#### Work required
All lines holding the word "KETERANGAN" are to be copied from the records beneath.

(Input data Opens)

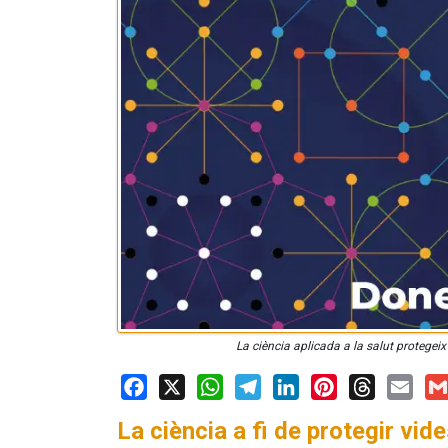
La ciència aplicada a la salut protegeix
Facebook
X
WhatsApp
Telegram
LinkedIn
Pinterest
Threads
Email
Gm
La ciència a fi de protegir vides.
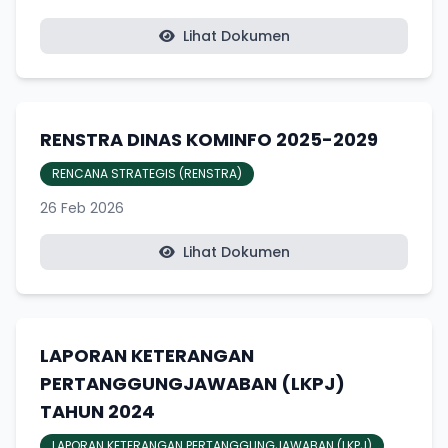
Lihat Dokumen
RENSTRA DINAS KOMINFO 2025-2029
RENCANA STRATEGIS (RENSTRA)
26 Feb 2026
Lihat Dokumen
LAPORAN KETERANGAN
PERTANGGUNGJAWABAN (LKPJ)
TAHUN 2024
LAPORAN KETERANGAN PERTANGGUNGJAWABAN (LKPJ)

(Input data Closes)

#### Result
LAPORAN KETERANGAN
LAPORAN KETERANGAN PERTANGGUNGJAWABAN (LKPJ)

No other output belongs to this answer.